1461 wurde in der Nordwand ein Glockenturm eingebaut, wohl auch um die starke Neigung der Nordwand des Kirchenschiffs abzufangen.

1498 erhielt die Kirche des Barfüßerklosters – daher auch Barfüßerkirche genannt – einen kunstvoll geschnitzten gotischen Flügelaltar.

1538 – erst 5 Jahre nach Einführung der Reformation in Arnstadt (1533) – räumten die Franziskanermönche unter „großem Zorn“ das Kloster, nachdem ihnen eine kurze Bedenkzeit gewährt wurde, sich zur Reformation zu bekennen, was sie aber ausschlugen.

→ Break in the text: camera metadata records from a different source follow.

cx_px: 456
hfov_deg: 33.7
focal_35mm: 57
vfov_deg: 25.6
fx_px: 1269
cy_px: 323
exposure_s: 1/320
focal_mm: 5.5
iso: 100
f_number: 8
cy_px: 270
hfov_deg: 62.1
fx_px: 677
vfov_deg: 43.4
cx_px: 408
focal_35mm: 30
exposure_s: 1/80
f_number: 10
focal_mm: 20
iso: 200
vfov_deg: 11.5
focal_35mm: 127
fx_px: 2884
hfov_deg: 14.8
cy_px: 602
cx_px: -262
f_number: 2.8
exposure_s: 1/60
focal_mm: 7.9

1539 fielen die Kirche an die Stadt Arnstadt und das Kloster an das Grafenhaus. Auf Initiative von Graf Günther XL. von Schwarzburg wurde 1540 eine gräfliche Erziehungsanstalt eröffnet. Der Sohn Graf Günther XLI. schloss die Anstalt 1561 und übergab das Kloster Leo von Packmor, Oberst des Grafen, als Alterswohnsitz.

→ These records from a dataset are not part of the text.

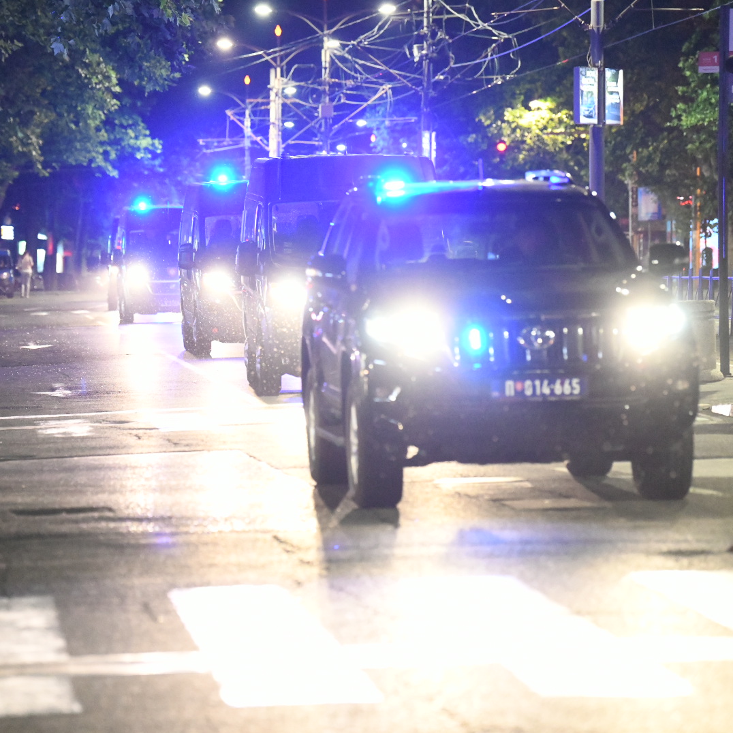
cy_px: 367
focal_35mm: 192
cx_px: 268
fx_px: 4600
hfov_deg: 9.1
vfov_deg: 9.1
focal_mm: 150
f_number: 3.5
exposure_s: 1/125
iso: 16000
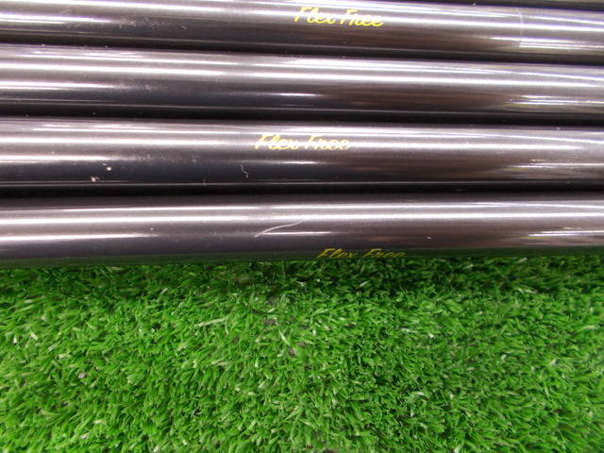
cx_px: 302
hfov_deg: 67.3
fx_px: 454
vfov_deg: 53.1
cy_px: 226
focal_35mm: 26
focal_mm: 4.6
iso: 200
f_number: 3.2
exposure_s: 1/6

Nach dem Stadtbrand 1581 gab Packmor das Klostergebäude erst als Notunterkunft, später nach seinem Tod (1583) testamentarisch für die Kirche und Schule frei. Da die Bonifaziuskirche (Vorgängerbau der Bachkirche) dem Stadtbrand zum Opfer fiel, wird die Barfüßerkirche Hauptkirche der Stadt. 1588 wurde die Orgel erstmals erneuert. Die u.a. durch von Packmor gespendete Kanzel wurde 1589 geweiht. Sein Legat bildete auch die Grundlage für die wertvolle Bibliothek der Kirche.

Kirchenschiff mit Taufstein von Burchard Röhl (1639)
Kirchenschiff mit Taufstein von Burchard Röhl (1639)

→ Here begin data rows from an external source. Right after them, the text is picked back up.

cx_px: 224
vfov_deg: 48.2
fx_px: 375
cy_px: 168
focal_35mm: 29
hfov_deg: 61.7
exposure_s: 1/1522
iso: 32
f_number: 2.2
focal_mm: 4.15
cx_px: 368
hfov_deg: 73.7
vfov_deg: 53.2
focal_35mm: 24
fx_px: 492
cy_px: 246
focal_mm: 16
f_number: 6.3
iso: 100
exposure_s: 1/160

Das Untergeschoss des Adelsstandes links des Altars sowie die unteren Emporen wurden Ende des 16. Jahrhunderts errichtet. Anfang des 17. Jahrhunderts sind wesentliche bauliche Aktivitäten verzeichnet. von 1609 bis 1610 wurde die Decke renoviert. Danach wurden im Kircheninneren die wertvollen und heute noch im Wesentlichen vorhandenen Ausstattungen über den oberen Teil des Adelsstands, den Fürstenstand, die Kanzel (1625), die Taufe (1639) bis hin zum dreigeschossigen Hochaltar (1641) eingebaut.

Chor (Altar von Burchard Röhl 1641)
Chor (Altar von Burchard Röhl 1641)

Mit der barocken Ausstattung von Kanzel und Altar durch den Arnstädter Künstler Burchard Röhl kamen die vorhandene Kanzel 1624 und der gotische Altar 1642 in die Liebfrauenkirche, wo sie heute noch zu sehen sind. 1611 wurde eine neue Orgel von Ezechiel Groitzscher, Eisleben errichtet.

Heinrich Bach (1615-1692) war von 1640 bis zu seinem Tod Organist an der Barfüßerkirche.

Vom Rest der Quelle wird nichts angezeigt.